31.8.05

Mosca

Havia dezenas de passarinhos sobrevoando a varanda do meu apartamento aquele sábado. Eu, bebendo um vinho barato e tentando presenciar algo interessante nas janelas dos outros prédios, demorei para perceber a presença de uma mosca no parapeito. Bichinho que instantaneamente foi digno de toda minha consideração.
Onde já se viu? Arriscar suas poucas horas de vida – não sei se ela era das espécies que só vivem 24 horas – naquela “barra pesada”. Ficava estática, esfregando as patas umas nas outras. Tão calma que até a mim ignorava. Eu, humano de vivência e cérebro avantajado.
Minhas tentativas de aproximação eram ridiculamente fáceis, o que deixava sem propósito qualquer ensaio de homicídio.
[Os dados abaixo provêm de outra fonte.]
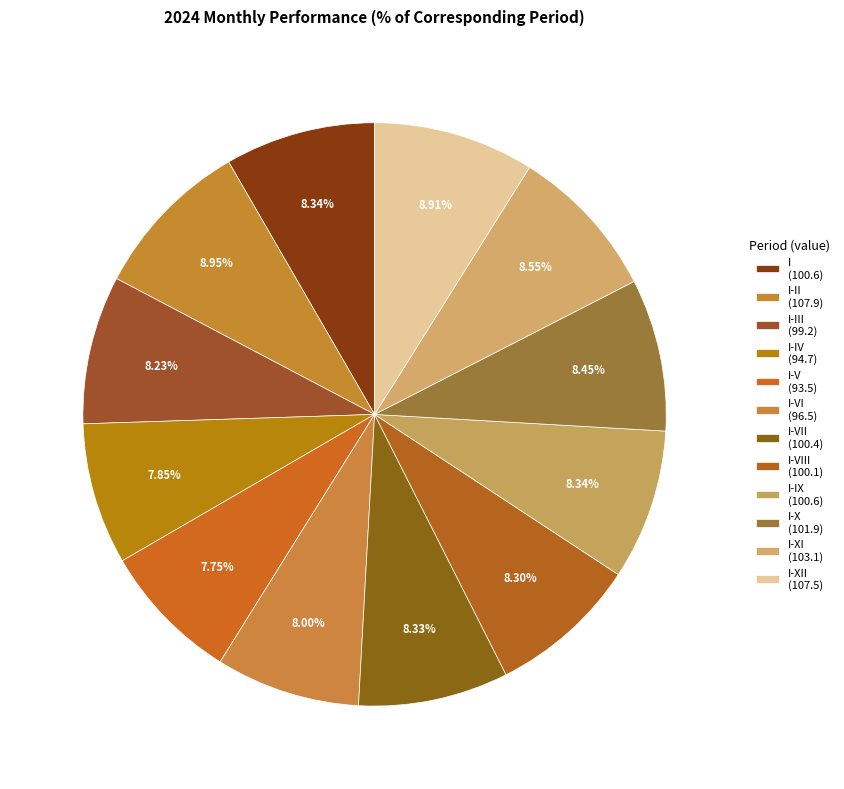

Is there any slice that represents more than half of the pie?

No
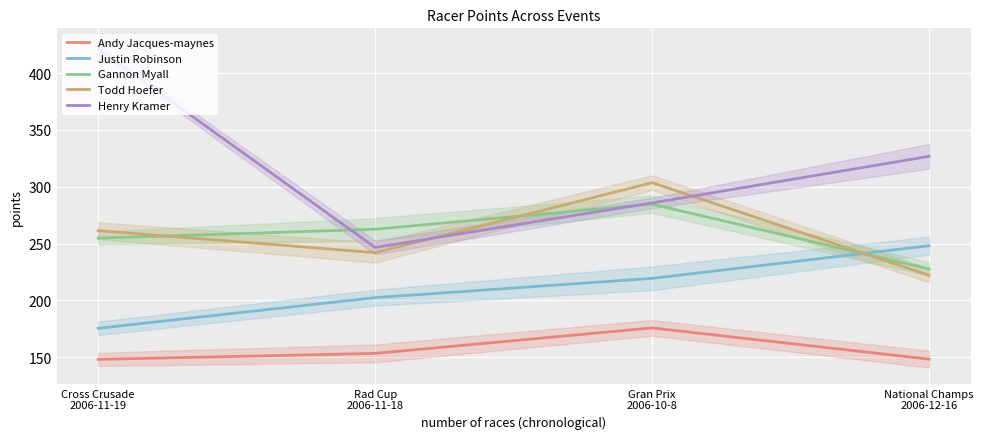

The Todd Hoefer series shows 345.2 at Cross Crusade
2006-11-19. True or false?

False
Ela era a Gandhi das moscas. Pássaros, humanos, nada a abalara, seus olhos já eram arregalados de nascença. Talvez já tivesse amado, tivesse provado seu valor e naqueles minutos – eternos minutos – refletisse. Talvez ela fosse superior a tudo isso, talvez vinte e quatro horas fossem um martírio e nada mais valesse a pena a não ser vivenciar a chance de encurtar sua via-crúcis. Fitou-me pela última vez e partiu, superior entre os pardais. Ainda não sei se era recém-nascida ou idosa, hedonista convicta ou conservadora perdida, sei que era uma mosca e que com certeza ria de mim.